Dans ce contexte, échapper à l’IFI français se joue sur trois terrains seulement :
Trois piliers pour gérer son patrimoine et sa fiscalité avec rigueur et efficacité
Rester en France en optimisant l’immobilier taxable, ou s’expatrier en acceptant les implications civiles, sociales et familiales.
Démembrements cohérents, supports choisis (nue-propriété, SCPI internationales, biens exonérés) et usage mesuré des dettes déductibles.
Déclarations complètes, valeurs réalistes, documentation solide, et anticipation des impacts (IFI, Exit tax, successions).
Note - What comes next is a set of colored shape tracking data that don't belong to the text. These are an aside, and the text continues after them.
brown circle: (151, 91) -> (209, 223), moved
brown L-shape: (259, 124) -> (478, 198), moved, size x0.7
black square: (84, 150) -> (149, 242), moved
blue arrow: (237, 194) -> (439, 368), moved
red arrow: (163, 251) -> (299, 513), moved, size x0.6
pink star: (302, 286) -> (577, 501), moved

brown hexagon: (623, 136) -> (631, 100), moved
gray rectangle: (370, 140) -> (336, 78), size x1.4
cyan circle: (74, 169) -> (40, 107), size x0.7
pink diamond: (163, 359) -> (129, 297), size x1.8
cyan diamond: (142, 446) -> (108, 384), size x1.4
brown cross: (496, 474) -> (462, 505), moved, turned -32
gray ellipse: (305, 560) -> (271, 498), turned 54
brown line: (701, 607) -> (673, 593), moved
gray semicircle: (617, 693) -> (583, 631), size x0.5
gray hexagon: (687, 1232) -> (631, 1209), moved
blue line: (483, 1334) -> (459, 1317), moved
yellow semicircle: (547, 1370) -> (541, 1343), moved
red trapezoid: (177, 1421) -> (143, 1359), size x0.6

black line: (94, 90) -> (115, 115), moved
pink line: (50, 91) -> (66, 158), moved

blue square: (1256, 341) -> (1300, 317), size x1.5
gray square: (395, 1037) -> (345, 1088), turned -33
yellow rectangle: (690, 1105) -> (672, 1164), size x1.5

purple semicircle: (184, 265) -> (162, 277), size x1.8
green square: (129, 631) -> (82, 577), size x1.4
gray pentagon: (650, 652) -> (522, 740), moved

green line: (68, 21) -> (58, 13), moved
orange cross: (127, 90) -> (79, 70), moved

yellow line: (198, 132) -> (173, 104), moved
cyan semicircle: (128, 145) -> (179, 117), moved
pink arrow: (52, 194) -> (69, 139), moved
Ceux qui espèrent « disparaître » du radar de l’IFI par un simple changement d’adresse ou quelques montages sociétaires standardisés prennent aujourd’hui un risque considérable. Ceux qui acceptent de composer avec les règles, en revanche, disposent encore d’une palette intéressante pour contenir, voire neutraliser en grande partie, la portée de l’IFI français sur leur patrimoine.
Le véritable arbitrage n’est donc pas entre « payer ou ne pas payer l’IFI », mais entre assumer un impôt cantonné à un périmètre choisi, ou vivre en permanence sous la menace d’un redressement massif, assorti d’intérêts et de pénalités, pour avoir confondu optimisation et dissimulation.